**Work task:**
Pick out every line in the items below that contains the word "מדבקות", and copy each of those lines.

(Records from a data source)
============

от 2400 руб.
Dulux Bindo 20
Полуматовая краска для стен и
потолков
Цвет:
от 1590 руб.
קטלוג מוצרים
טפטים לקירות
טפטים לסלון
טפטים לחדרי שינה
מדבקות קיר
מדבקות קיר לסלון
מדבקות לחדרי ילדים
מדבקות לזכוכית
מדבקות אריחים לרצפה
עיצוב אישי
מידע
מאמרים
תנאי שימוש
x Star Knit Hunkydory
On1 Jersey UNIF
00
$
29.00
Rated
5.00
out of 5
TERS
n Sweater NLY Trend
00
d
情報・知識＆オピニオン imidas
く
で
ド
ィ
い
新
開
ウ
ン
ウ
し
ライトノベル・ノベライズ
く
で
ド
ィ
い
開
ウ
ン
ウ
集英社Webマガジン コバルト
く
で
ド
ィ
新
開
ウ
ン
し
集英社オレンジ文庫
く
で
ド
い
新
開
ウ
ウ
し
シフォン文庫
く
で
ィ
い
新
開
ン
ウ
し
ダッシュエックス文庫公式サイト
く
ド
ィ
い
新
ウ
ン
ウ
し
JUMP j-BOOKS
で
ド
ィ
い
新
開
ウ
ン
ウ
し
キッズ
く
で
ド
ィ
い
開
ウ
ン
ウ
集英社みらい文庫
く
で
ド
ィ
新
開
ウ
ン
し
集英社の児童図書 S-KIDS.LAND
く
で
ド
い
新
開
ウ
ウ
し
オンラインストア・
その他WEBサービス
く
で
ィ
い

============

**Completed exercise:**
מדבקות קיר
מדבקות קיר לסלון
מדבקות לחדרי ילדים
מדבקות לזכוכית
מדבקות אריחים לרצפה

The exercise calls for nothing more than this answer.